10時半頃終わってその日は結構遅くなってしまい、翌24日は午前中、国立劇場の養成課の稽古に行ってから千秋楽の三越劇場へ。
千秋楽の楽屋というのは何か慌ただししいのですが、無事に終わったという解放感で皆楽しそうです。今度封切りになる「スターウォーズ」のおもちゃ(ライトサーベル)を橋之助さんのご長男の国生君が、狭い楽屋の廊下で伸ばして振り回して歩いているのを寛子おかあさんが追っかけていったり、その横で床山さんや小道具さんが済んだものからどんどん荷造りをしていたり、本当に大騒ぎです。
終わってから巡業の荷物を詰めに歌舞伎座へ。おおきなジュラルミンのトランク5個に皆の荷物を詰め、荷出しを済ませて帰宅。
どうも最近私のパワーブック2400の動作が不安定だったので、旅に出る前に一度システムを入れ直しておこうかと思い、クリーンにしてパーテーションを切り直しOS8.6を新規インストール。

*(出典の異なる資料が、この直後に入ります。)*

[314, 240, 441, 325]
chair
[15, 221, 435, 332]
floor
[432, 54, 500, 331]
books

使っていたソフトを次々入れ直し、バックアップを戻している最中に、何と爆弾マークが!。再起動しても途中フリーズ、リセットも効かない、文字化けしているし、こりゃクラッシュかなと思ってCDROMから起動させたら無事行けました。でも結局システム再インストールということになり、いやー参りました。
25日は休みだったので、「写真が語る20世紀、目撃者」という写真展を観にBunkamura ザ・ミュージアムへ。Bunkamuraに来るのは去年のコクーン歌舞伎以来です。この写真展では20世紀の歴史に残る有名な報道写真を展示しています。飛行船ヒンデンブルグが炎上する写真、ベトナム戦争から最近の出来事まで大変見ごたえのあるものでした。見ごたえがあるとは言っても内容の重い写真がほとんどですから、見ているうちにだんだん無口になってきてとても考えさせられます。
中にロバート・キャパ、沢田教一のカンボジア戦線やベトナム戦争の写真がありました。この二人の写真は私が高校の頃、真剣に写真の道に進みたいと考えたきっかけになったものだったのでちょっと感無量、久しぶりにじっくり見てきました。
この写真展、7月25日までやっていますので、お時間がありましたら行ってみてください。
今日26日は夜7時半から「鳴神」の稽古があります。